Thumbs up/thumbs down


Thumbs Down: Strong arm of the law

Early reports indicated

Officer David Bisard was drunk when he got behind the wheel on Aug. 6 and

plowed his police cruiser through three motorcyclists, injuring two and killing

30-year-old Eric Wells. Cops admitted he had tested positive for alcohol, but

stopped short of saying he was drunk. Wells' father stated publicly that

prosecutors told the family Bisard's blood-alcohol level tested at .19 percent

– twice the legal limit.
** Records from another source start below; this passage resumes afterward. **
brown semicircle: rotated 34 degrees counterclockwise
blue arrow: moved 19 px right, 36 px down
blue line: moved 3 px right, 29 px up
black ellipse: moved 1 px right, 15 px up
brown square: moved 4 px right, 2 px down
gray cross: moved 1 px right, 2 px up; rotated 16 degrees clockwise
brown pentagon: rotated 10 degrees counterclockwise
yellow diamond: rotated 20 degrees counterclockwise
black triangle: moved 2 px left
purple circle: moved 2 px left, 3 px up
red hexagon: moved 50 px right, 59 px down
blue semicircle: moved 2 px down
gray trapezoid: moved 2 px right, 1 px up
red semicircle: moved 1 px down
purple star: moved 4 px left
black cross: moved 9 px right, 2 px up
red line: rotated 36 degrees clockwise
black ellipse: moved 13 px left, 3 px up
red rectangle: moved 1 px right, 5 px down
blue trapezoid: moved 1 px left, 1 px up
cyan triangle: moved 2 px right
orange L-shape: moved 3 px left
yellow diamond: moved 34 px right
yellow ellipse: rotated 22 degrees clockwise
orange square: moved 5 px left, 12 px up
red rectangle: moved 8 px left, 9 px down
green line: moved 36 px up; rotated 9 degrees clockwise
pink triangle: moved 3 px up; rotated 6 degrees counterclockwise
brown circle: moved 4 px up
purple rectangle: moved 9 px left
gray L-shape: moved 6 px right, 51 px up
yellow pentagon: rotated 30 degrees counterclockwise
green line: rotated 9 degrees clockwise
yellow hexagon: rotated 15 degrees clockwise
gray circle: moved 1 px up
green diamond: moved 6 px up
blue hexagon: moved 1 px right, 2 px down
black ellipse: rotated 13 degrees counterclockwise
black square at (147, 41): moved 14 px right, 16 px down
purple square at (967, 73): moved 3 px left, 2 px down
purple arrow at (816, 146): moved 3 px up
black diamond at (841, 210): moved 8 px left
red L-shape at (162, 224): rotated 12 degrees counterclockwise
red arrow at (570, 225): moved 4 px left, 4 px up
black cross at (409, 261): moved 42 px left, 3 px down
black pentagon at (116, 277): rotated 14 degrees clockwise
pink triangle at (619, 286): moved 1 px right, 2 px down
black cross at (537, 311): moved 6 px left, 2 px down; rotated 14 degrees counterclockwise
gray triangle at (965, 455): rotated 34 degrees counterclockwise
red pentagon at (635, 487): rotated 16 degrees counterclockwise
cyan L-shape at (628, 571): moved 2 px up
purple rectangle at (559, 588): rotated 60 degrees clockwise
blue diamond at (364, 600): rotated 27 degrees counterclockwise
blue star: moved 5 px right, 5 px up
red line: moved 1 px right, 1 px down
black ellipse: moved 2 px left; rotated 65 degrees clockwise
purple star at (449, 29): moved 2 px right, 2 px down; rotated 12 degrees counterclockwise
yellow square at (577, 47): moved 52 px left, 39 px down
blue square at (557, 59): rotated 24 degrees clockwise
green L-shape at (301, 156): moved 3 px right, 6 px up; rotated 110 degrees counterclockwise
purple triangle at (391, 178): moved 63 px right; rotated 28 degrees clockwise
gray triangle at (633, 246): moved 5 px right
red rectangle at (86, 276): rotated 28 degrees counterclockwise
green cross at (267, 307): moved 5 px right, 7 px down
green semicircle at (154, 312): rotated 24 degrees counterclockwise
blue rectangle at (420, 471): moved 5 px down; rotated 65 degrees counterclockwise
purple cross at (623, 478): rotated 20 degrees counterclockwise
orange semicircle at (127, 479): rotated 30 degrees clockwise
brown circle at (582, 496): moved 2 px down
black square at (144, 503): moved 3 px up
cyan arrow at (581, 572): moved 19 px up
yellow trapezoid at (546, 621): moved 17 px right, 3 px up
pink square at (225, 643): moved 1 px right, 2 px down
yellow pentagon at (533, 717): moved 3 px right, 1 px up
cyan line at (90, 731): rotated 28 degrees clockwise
Forensic chemist records confirmed the story,

based on a blood draw to which Bisard consented.But then, troubling developments: turns out, police

respondents never gave Bisard a breath test; the blood draw was taken by an uncertified

technician several hours after the incident; by last week, Marion County

Prosecutor Carl Brizzi had thrown out the blood evidence and dropped the drunk

driving charges. Bikers and concerned residents are howling over

double-standards. Some say it's a cover-up. Some blame Mayor Greg Ballard. Even

the soberest mind wonders how the case would've been handled if the driver

weren't a cop.

Thumbs up: No cuts for

arts funding

Mayor Ballard has long given

public voice to the idea – so often an empty platitude on the lips of

politicians – that the arts are vital to Indianapolis. Kudos to Ballard

for putting (or, keeping, rather) the money where his mouth is. Despite a

projected $50 million budget shortfall for 2011 – double what was

originally anticipated – the Ballard administration has left arts funding

where it was in 2009 and 2010, despite cuts of $22 million to other local

services. At $1 million a year, it isn't much compared to pre-2009 levels. But

it's better than nothing, which is where some feared we were heading."I've learned that when you (fund the

arts), the other funders throughout central Indiana believe that the city has

some skin in the game, and that seems to help," Ballard said in a press

conference after introducing the budget. Whatever the reason, we're just glad

he didn't make things worse. (Stockholm Syndrome, anyone?)

Thumbs down: No Fair

There are few things sadder

than the expiration of summer's too-short lease. And, as everyone in

Indianapolis knows, nothing quite says summertime is winding down like the end

of the Indiana State Fair. After all the deep-fried funnel cake, deep-fried

candy bars and deep-fried Pepsis, from the Kiss concert to the demolition

derby, we'll miss you, State Fair. With sick bellies and sugary lips, we swore

we'd never eat another bite, but we'll be back next year.